In its resolution Thursday, the OIC called on Myanmar to allow unimpeded access for the delivery of humanitarian assistance to Rohingya in the affected regions.
In a bid to stabilize the situation in Rakhine and curb domestic criticism of the authorities' strong-arm tactics in pursuing suspected insurgents, the Myanmar government has set up several committees and investigative commissions. Heading the overall effort to respond to international criticism is State Counselor Aung San Suu Kyi, the country's de facto leader. She has appointed former U.N. Secretary-General Kofi Annan as chair of an advisory committee tasked with examining the social and economic problems in Rakhine.

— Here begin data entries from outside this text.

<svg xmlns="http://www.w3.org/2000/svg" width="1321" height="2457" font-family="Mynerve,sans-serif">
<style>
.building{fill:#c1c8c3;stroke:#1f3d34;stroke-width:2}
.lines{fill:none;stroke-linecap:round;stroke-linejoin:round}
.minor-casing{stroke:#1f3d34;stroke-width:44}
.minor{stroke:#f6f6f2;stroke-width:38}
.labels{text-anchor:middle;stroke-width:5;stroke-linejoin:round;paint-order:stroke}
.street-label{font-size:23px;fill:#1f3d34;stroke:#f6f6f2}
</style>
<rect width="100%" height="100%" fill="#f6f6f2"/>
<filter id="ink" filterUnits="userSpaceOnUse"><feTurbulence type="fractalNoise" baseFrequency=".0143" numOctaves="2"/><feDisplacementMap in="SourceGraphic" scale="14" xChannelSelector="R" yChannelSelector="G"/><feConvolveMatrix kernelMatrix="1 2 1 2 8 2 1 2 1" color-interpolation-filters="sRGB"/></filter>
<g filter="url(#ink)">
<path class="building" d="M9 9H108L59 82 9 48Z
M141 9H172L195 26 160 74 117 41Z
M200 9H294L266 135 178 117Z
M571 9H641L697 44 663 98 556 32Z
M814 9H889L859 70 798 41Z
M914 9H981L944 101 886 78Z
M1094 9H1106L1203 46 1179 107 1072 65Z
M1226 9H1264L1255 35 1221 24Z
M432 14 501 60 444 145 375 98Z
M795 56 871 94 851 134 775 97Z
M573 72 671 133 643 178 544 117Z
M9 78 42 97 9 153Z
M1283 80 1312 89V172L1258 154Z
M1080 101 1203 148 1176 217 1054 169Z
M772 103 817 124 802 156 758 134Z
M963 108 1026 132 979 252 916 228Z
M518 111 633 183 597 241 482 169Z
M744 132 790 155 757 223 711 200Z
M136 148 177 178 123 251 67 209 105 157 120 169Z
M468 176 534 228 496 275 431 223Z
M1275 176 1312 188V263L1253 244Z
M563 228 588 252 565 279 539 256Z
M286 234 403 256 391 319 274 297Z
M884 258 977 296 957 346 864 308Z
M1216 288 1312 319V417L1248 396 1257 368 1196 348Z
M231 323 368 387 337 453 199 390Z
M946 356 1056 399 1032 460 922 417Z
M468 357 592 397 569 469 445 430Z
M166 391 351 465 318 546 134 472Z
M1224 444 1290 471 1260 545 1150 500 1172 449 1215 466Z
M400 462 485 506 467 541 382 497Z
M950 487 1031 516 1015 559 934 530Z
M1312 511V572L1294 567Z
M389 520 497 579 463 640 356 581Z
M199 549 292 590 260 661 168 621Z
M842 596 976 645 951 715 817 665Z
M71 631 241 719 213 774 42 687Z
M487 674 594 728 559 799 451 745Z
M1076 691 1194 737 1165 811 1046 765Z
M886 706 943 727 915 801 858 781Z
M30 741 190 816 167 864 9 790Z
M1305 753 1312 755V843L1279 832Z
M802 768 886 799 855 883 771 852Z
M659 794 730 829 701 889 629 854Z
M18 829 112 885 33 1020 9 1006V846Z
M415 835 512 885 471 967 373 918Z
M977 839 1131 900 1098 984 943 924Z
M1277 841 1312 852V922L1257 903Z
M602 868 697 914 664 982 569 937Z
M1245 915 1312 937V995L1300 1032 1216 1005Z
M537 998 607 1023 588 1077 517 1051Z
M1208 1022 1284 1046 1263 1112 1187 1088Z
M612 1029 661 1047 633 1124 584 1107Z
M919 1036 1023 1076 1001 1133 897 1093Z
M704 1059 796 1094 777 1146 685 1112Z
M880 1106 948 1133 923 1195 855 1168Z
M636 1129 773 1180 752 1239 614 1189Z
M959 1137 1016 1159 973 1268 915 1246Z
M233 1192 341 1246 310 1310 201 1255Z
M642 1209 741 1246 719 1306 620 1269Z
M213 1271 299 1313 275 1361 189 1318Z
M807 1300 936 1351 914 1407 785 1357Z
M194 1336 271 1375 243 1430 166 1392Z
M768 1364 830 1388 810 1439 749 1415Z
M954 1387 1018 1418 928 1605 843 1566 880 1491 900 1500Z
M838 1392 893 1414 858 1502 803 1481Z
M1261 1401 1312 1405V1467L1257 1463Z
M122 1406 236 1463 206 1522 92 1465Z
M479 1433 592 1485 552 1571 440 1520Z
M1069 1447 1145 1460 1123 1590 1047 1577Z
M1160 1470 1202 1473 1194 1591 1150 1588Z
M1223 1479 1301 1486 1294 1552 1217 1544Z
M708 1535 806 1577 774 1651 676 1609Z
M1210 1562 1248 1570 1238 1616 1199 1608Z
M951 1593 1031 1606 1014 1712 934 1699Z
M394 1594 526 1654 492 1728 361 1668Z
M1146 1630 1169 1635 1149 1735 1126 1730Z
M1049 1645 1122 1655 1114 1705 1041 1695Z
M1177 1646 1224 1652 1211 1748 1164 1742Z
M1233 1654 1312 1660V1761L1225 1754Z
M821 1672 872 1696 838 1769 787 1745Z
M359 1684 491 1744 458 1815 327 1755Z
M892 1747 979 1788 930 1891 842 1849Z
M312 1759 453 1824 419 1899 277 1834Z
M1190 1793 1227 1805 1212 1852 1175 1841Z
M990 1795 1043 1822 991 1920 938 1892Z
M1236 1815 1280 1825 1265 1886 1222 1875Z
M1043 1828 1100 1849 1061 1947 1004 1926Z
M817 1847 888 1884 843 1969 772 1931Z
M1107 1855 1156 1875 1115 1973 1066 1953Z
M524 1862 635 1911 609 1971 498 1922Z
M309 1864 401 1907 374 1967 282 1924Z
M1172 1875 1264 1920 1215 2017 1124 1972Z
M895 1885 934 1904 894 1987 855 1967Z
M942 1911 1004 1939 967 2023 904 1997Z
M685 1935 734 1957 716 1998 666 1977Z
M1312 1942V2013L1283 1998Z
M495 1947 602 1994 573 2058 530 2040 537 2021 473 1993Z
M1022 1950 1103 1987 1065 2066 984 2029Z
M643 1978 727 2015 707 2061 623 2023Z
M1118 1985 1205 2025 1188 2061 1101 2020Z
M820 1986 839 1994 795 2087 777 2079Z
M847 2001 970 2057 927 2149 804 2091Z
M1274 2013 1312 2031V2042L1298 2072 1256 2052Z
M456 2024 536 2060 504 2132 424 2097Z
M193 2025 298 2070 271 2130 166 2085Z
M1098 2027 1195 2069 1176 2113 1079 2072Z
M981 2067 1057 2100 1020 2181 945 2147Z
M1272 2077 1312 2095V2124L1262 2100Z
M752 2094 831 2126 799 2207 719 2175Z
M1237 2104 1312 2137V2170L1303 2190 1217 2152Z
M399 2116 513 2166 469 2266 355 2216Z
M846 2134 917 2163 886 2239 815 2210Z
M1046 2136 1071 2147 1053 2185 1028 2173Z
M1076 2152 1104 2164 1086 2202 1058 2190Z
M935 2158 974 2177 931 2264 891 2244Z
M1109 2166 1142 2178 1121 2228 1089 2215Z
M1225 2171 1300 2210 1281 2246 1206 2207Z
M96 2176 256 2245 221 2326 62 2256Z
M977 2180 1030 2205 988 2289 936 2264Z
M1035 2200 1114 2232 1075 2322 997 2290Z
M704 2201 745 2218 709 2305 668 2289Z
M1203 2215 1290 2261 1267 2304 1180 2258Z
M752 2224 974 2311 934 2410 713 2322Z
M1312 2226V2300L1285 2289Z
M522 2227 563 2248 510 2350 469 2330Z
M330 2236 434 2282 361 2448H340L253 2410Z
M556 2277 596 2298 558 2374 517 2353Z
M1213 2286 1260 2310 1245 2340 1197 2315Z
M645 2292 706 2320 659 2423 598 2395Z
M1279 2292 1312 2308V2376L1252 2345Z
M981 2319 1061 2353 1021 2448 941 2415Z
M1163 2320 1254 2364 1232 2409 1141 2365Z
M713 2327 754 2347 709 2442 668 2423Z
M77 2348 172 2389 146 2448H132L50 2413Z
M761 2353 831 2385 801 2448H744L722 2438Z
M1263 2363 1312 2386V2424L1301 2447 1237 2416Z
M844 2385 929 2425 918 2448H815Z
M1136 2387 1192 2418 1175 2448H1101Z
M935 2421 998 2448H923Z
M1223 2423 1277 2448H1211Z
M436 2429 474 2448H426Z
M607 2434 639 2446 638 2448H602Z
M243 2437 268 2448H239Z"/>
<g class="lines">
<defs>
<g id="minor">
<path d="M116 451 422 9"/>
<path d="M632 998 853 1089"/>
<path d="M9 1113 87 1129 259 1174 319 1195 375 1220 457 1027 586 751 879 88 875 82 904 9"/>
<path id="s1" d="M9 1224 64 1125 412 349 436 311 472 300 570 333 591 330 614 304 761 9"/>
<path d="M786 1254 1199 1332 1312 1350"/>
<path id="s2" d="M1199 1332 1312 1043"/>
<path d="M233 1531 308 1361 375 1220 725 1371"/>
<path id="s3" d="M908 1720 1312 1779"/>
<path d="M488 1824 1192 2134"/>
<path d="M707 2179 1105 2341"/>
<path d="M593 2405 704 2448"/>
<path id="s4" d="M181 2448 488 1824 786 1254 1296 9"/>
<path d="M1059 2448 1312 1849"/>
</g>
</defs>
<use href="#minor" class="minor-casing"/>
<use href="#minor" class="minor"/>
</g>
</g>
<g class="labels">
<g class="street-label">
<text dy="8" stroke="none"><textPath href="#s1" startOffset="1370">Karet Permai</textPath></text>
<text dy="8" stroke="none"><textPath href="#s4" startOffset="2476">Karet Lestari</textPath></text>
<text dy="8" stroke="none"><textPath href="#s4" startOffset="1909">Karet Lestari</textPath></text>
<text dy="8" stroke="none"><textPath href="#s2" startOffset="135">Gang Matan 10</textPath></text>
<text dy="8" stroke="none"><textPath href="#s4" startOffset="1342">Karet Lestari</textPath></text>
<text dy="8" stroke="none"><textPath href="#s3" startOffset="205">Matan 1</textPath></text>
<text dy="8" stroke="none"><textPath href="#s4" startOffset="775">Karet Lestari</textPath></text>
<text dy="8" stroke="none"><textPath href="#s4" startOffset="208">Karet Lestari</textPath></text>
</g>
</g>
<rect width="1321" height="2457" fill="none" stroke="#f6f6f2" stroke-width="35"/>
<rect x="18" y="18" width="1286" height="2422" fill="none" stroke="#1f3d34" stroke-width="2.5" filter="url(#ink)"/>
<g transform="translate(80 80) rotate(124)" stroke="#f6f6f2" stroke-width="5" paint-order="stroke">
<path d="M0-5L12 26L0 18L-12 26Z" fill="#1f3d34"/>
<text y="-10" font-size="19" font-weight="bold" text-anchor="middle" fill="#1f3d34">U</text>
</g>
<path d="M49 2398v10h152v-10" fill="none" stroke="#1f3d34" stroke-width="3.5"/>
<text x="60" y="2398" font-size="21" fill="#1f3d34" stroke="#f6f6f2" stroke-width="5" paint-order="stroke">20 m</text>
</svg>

Suu Kyi's government has rejected most international claims of police and military brutality against the Rohingya. "We have to retort to some accusations with truth," she said on Jan. 3 in a rare comment on the Rakhine situation.
Still, Yousef Al-Othaimeen, the OIC's secretary-general, said at Thursday's gathering that -- based on a United Nations report published last June -- there is "evidence of a sustained and organized campaign of violence and intimidation perpetrated against Rohingya Muslims inside Myanmar."
Najib sent a stronger message to Myanmar. "For a start, the killing must stop," the Malaysian leader said. "The burning of houses must stop. The persecution of your fellow men and women, simply on the grounds that they are Muslim, must stop."
Such blunt words will likely ruffle some feathers among officials in Naypyitaw, the capital of Myanmar. Both Malaysia and Myanmar belong to ASEAN, whose 10 member states have long promoted a policy of noninterference and consensus-based decision-making.
Najib nevertheless felt compelled to speak out. "I wish to emphasize that if the domestic affairs of a country results in instability which affects other countries in the region, they cannot be expected to remain silent," he said.
After the meeting, Malaysian Foreign Minister Anifah Aman told reporters, "I think they cannot ignore the voice of 1.6 billion Muslims," referring to the combined population of the OIC member nations.
Meanwhile, Indonesia is sending officials to Yangon on Friday to convey the government's concerns over the plight of the Rohingya.
Even so, some experts on Rakhine say the OIC has come late to a crisis that has been festering for years.
"The ongoing Rakhine State crisis is not just an issue of human rights violations against a Muslim community, it is about decades of deterioration of communal relations under an authoritarian regime," said Leider. "... [T]he bitter irony for the Rohingyas today is that hundreds of thousands of Muslim migrants who identify as Rohingyas have lived in OIC member countries (most prominently in Saudi-Arabia and Bangladesh) for decades without ever enjoying much OIC support, with little Muslim solidarity and being rarely offered a track to apply for citizenship despite living there for generations."
Nikkei staff writer Thurein Hla Htway in Yangon and Gwen Robinson, NAR chief editor, contributed to this article.